Analyst Wood Mackenzie is predicting a 17 million tonne a year (mta) increase in LNG supply this year, bringing total global supply to 267mta – although uncertainty over timing could push this year’s increase down to 10mta.
“Uncertainty around the exact timing and ramp-up of volumes could take its toll, with year-on-year growth in 2016 limited only to 10mta,” Wood Mackenzie’s Insight: global gas and LNG report notes. “With 125mta under development, real LNG growth is expected to develop post-2016.
Wood Mackenzie notes that the big supply interest will be the first-quarter start of mainland US LNG exports from Cheniere’s Sabine Pass terminal and that this year’s largest growth in output will come from Australia.

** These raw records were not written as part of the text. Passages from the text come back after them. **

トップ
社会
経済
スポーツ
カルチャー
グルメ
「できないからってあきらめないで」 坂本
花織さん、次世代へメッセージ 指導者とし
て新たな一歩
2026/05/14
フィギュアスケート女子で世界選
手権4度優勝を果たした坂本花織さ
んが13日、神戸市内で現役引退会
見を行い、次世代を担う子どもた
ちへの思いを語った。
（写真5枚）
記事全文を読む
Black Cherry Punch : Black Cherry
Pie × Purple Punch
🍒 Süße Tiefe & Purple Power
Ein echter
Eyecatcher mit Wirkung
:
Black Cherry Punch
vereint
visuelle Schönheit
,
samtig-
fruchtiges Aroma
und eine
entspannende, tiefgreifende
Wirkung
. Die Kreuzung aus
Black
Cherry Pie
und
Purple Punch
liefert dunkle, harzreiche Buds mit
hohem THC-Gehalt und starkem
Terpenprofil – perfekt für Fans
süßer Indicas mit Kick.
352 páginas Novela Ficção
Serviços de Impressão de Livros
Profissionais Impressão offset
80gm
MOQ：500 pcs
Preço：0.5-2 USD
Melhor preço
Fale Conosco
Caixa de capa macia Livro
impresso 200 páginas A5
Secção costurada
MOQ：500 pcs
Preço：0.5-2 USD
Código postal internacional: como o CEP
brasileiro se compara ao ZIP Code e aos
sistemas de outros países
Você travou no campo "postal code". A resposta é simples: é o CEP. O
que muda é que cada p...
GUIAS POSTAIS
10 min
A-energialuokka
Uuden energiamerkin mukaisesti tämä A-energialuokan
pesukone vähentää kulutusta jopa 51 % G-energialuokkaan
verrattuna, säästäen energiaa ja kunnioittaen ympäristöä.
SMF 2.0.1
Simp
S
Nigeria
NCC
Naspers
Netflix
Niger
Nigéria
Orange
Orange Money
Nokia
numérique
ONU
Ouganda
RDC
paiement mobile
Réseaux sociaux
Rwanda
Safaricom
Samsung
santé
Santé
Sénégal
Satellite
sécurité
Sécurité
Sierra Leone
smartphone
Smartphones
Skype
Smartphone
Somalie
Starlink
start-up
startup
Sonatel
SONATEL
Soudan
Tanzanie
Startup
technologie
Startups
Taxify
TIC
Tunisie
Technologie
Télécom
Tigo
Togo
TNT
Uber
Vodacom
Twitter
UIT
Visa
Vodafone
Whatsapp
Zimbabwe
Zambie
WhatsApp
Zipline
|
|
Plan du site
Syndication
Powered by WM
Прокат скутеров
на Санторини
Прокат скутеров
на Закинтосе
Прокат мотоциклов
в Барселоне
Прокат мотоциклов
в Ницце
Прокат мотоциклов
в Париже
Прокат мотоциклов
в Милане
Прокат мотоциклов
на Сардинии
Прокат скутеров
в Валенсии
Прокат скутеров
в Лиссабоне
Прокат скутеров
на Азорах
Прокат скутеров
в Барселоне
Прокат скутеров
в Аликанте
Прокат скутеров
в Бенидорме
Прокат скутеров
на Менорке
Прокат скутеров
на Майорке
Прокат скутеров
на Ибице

Here, new projects Australia Pacific LNG and Gorgon LNG will bring their first volumes to market shortly and Queensland Curtis LNG and Gladstone LNG are ramping up their exports.
“We expect additional LNG supply from the restart of Angola LNG and from the world’s first floating LNG (FLNG) project in Malaysia,” it says.
“[However] low prices will force most LNG projects targeting final investment decisions (FID) in 2016 to defer – but not all, with western Canada and smaller-scale FLNG projects the most likely to proceed. In aggregate, 20mta of LNG FIDs are imminently possible in 2016, which could prolong the period of oversupply.”